Technical Abstract: Supcritical fluid chromatography (SFC), utilizing pressure, density, or temperature programming, provides an accelerated analysis method for characterizing many complex lipid mixtures. Utilizing primarily nonpolar SB (Dionex) stationary phases in 50/100 micron i.d. columns, 5-25 m in length, we have separated lipid species according to their molecular weight and polarity, thereby permitting a tenative identification of the lipid solute on the basis of relative retention. Capillary SFC has been applied advantageously to monitor transesterification, glycerolysis, and hydrolysis reactions performed on common vegetable oils and naturally occurring ester and wax mixtures, allowing completion of these reactions to be ascertained.
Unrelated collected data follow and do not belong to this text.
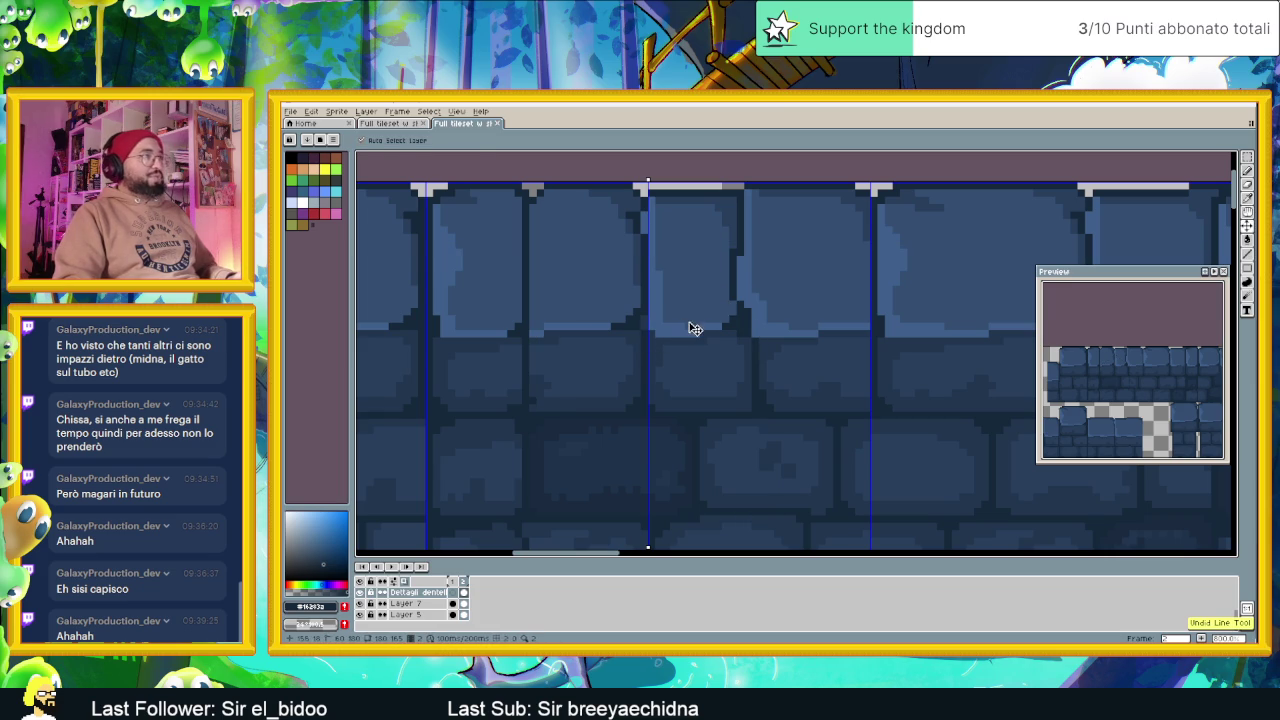
{"action": "left_click", "coordinate": [1247, 254]}
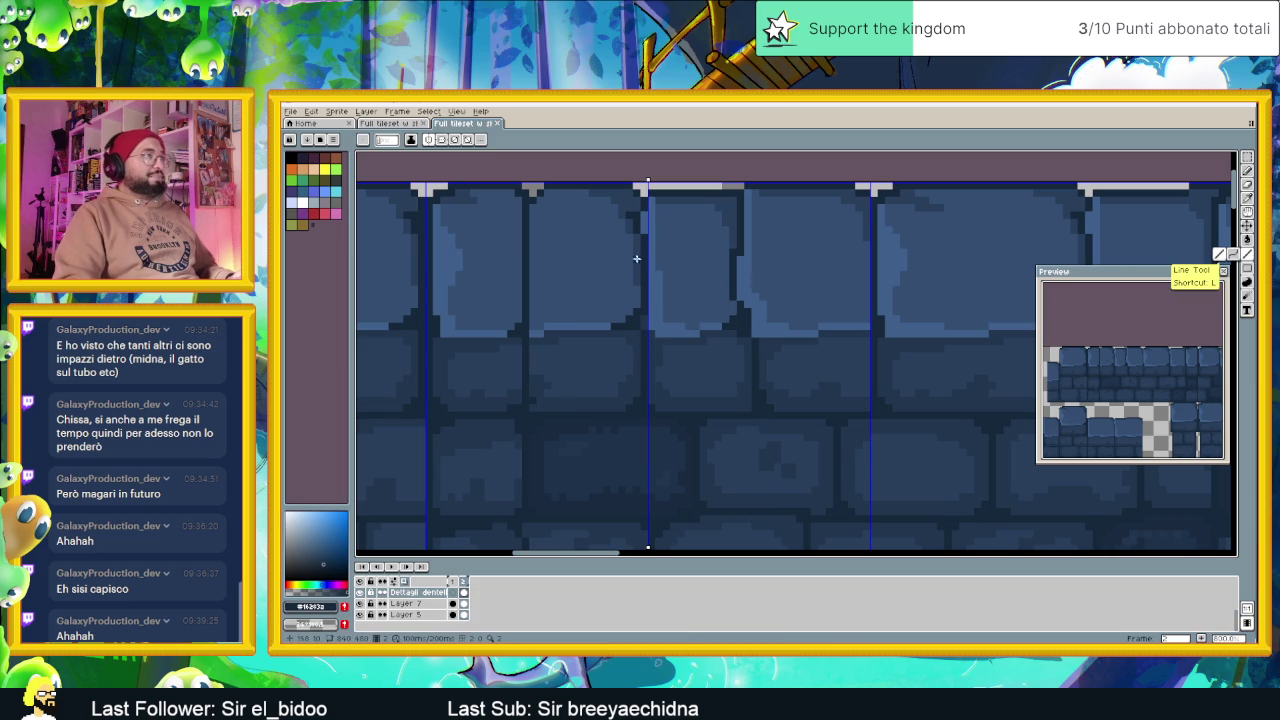
{"action": "left_click_drag", "start_coordinate": [646, 237], "coordinate": [541, 327]}
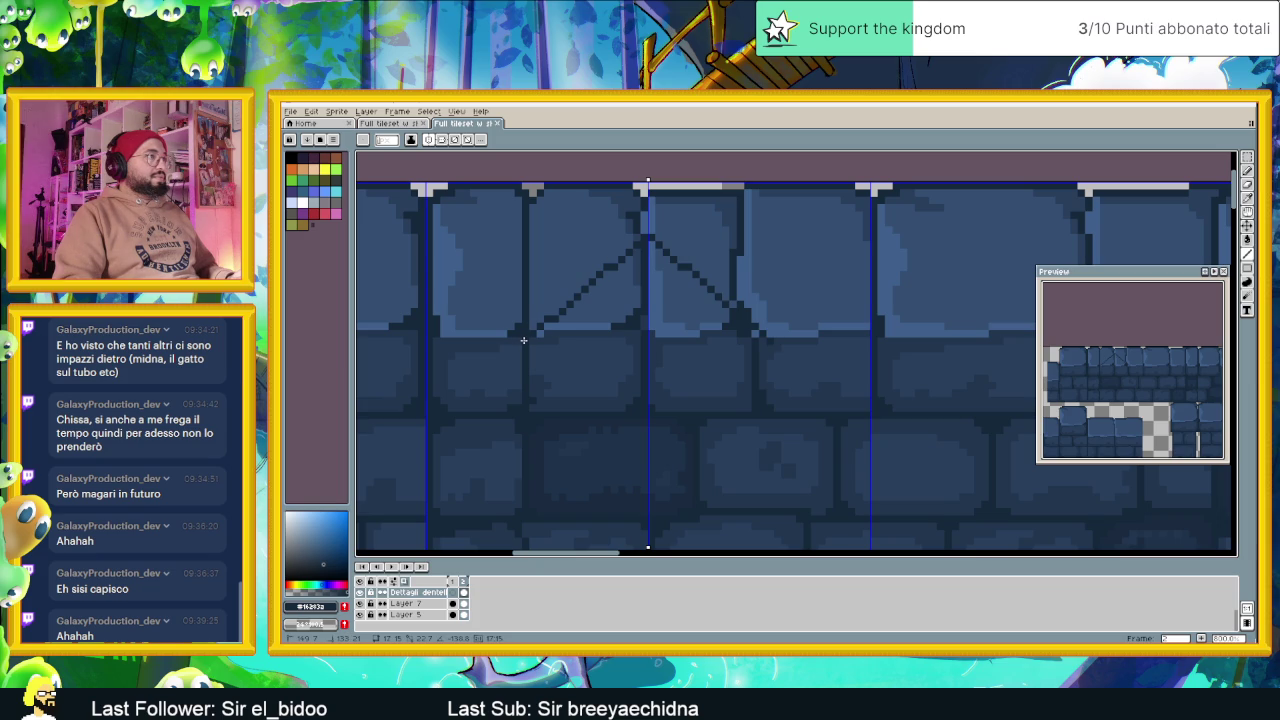
{"action": "key", "text": "ctrl+z"}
Such information can be obtained within 30 min by using rapid SFC programs and without resorting to extensive sample preparation. Capillary SFC has also proven advantageous in analyzing minor lipid constituents in food and industrial products, such as cholesterol in foods and tocopherols in vegetable oils at 1-50 mg/100 g of sample levels using an FID. This provides a suitable method for determining cholesterol and/or fat soluble vitamins, in neat or extracted samples from analytical SFE, for nutritional labeling purposes. Finally, SFC has proved a valuable diagnostic aid in confirming the effect of supercritical fluid extraction/fractionation processes on lipid-bearing substrates and extracts; e.g., the fractionation of wool grease and evening primrose oil with respect to time.